J’ai été arrêtée trois mois. Les douleurs étaient bien présentes, d’autant plus que je ne supporte pas le Tramadol (antidouleur post-opératoire, ndlr.). Lorsque je prenais cet antidouleur, je n’avais plus mal, mais je n’arrêtais pas de vomir. Je devais rester à l’air libre pour que ça cicatrise au plus vite. Il fallait attendre qu’une petite peau se forme au niveau du clitoris, qui avait été ressorti. La reprise du boulot était impossible, je ne pouvais pas mettre de pantalon, j’ai passé trois mois en jupe ou en pagne. Avec le temps, la douleur s’est estompée et j’ai pu reprendre une activité normale. J’avais tellement hâte de reprendre le travail! Rester à la maison, je n’en pouvais plus.
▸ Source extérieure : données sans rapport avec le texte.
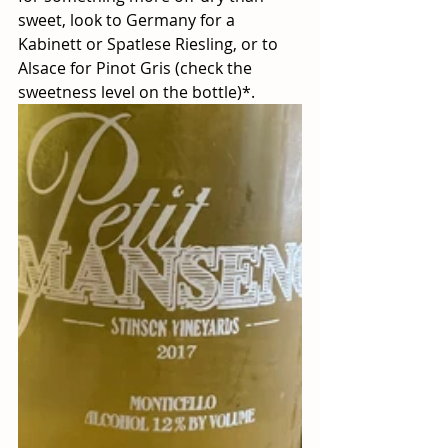
sweet, look to Germany for a 
Kabinett or Spatlese Riesling, or to 
Alsace for Pinot Gris (check the 
sweetness level on the bottle)*.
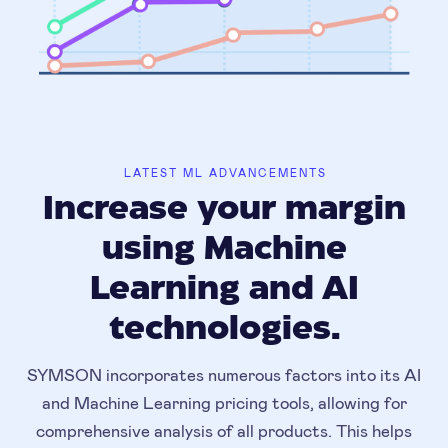
LATEST ML ADVANCEMENTS
Increase your margin
using Machine
Learning and AI
technologies.
SYMSON incorporates numerous factors into its AI
and Machine Learning pricing tools, allowing for
comprehensive analysis of all products. This helps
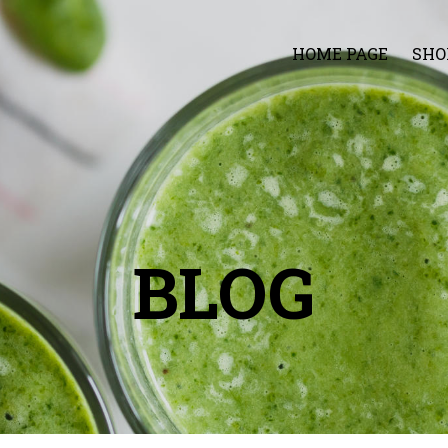
HOME PAGE
SHO
BLOG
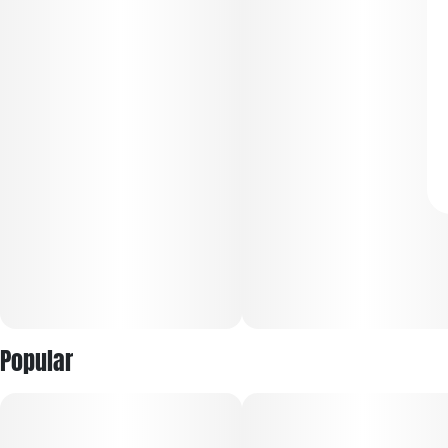
Popular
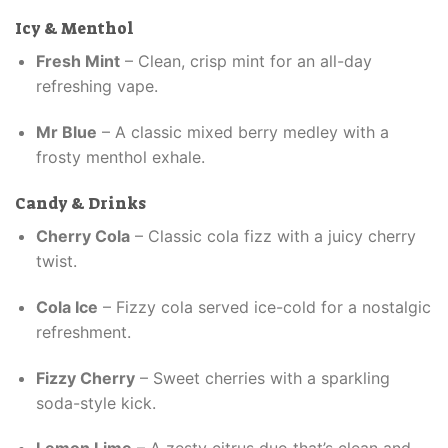
Icy & Menthol
Fresh Mint
– Clean, crisp mint for an all-day
refreshing vape.
Mr Blue
– A classic mixed berry medley with a
frosty menthol exhale.
Candy & Drinks
Cherry Cola
– Classic cola fizz with a juicy cherry
twist.
Cola Ice
– Fizzy cola served ice-cold for a nostalgic
refreshment.
Fizzy Cherry
– Sweet cherries with a sparkling
soda-style kick.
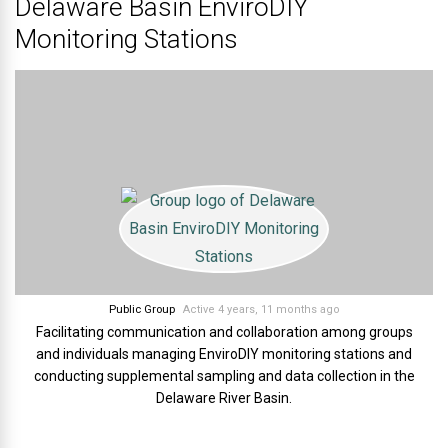
Delaware Basin EnviroDIY
Monitoring Stations
Public Group
Active 4 years, 11 months ago
Facilitating communication and collaboration among groups
and individuals managing EnviroDIY monitoring stations and
conducting supplemental sampling and data collection in the
Delaware River Basin.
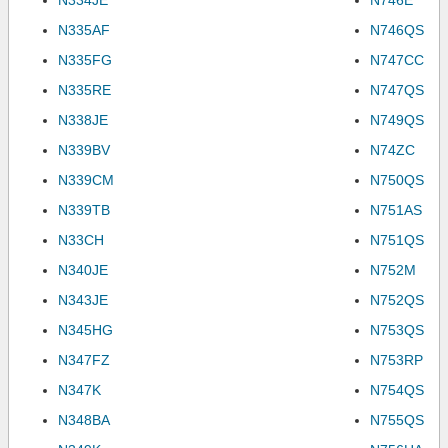
N334JE
N746E
N335AF
N746QS
N335FG
N747CC
N335RE
N747QS
N338JE
N749QS
N339BV
N74ZC
N339CM
N750QS
N339TB
N751AS
N33CH
N751QS
N340JE
N752M
N343JE
N752QS
N345HG
N753QS
N347FZ
N753RP
N347K
N754QS
N348BA
N755QS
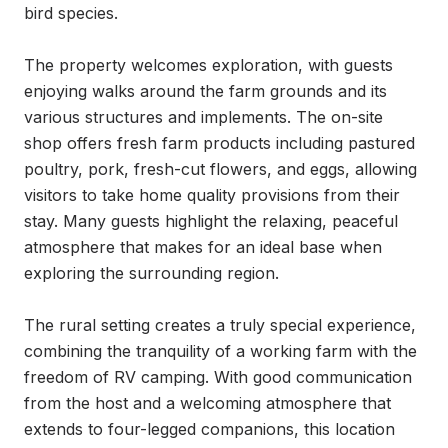
bird species.

The property welcomes exploration, with guests 
enjoying walks around the farm grounds and its 
various structures and implements. The on-site 
shop offers fresh farm products including pastured 
poultry, pork, fresh-cut flowers, and eggs, allowing 
visitors to take home quality provisions from their 
stay. Many guests highlight the relaxing, peaceful 
atmosphere that makes for an ideal base when 
exploring the surrounding region.

The rural setting creates a truly special experience, 
combining the tranquility of a working farm with the 
freedom of RV camping. With good communication 
from the host and a welcoming atmosphere that 
extends to four-legged companions, this location 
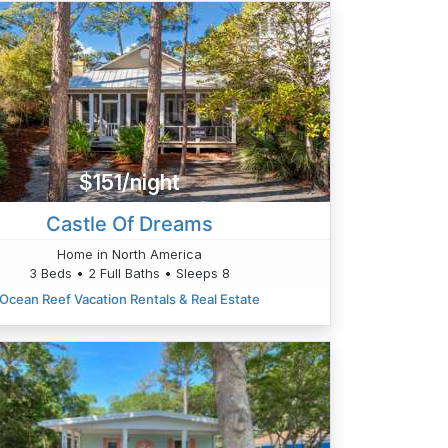
$151/night
Castle Of Dreams
Home in North America
3 Beds • 2 Full Baths • Sleeps 8
Ocean Reef Vacation Rentals & Real Estate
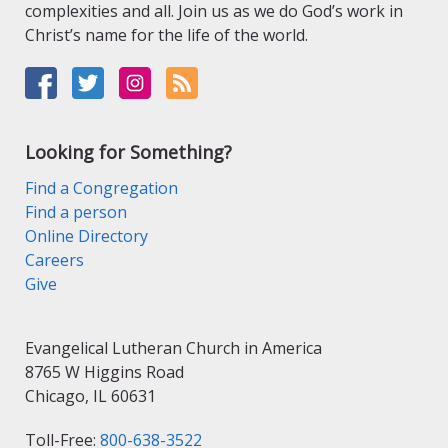
complexities and all. Join us as we do God’s work in
Christ’s name for the life of the world.
Looking for Something?
Find a Congregation
Find a person
Online Directory
Careers
Give
Evangelical Lutheran Church in America
8765 W Higgins Road
Chicago, IL 60631
Toll-Free:
800-638-3522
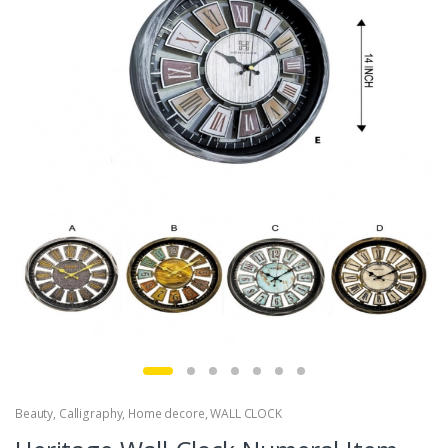
Beauty
,
Calligraphy
,
Home decore
,
WALL CLOCK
Au départ, je pensais que ce serait un frein vis-à-vis de mon employeur. Pour justifier tous ces arrêts, je me suis demandé s’il fallait révéler à mon chef de production en quoi consistait ma future intervention. Ça faisait deux ans qu’on travaillait ensemble, je ne me voyais pas lui cacher ça. Il est très ouvert. Je sais qu’il est à l’écoute et je voulais que tout se passe de manière normale. Je lui ai dit ce que j’allais vivre et il m’a dit: ‘Vas-y!’. Il m’a vivement encouragée, ça m’a fait du bien. On va dire que toutes les planètes étaient alignées pour réaliser cette intervention chirurgicale!
Une partie de la reconstruction m’a été remboursée. J’ai eu d’autres rendez-vous avec la Dre Abdulcadir, une semaine, puis trois et six mois après, et enfin une année après. La cicatrisation s’est bien passée. Tout s’est remis en place. J’ai aussi revu [la psychologue] Nathalie Recordon pour faire le point sur l’intervention et lui partager mon état d’esprit. Elle m’a dit que je pouvais revenir la voir si je rencontrais des soucis lors des relations intimes. Je n’ai pas repris rendez-vous avec elle parce que, franchement, tout va bien! Quand je vois les retours de mon conjoint, je me dis que je suis sur la bonne voie.
Maintenant, t’en as envie?
Oui! Franchement, oui!
On apprend à se connaître de manière intime. A aucun moment, je n’aurai de regret quant à cette intervention. Nous faisons des petits jeux autour de ça, chose que je n’aurais jamais pu concevoir auparavant. Franchement, je suis trop contente. Maintenant, je ressens des orgasmes, alors ça, c’est le jour et la nuit!»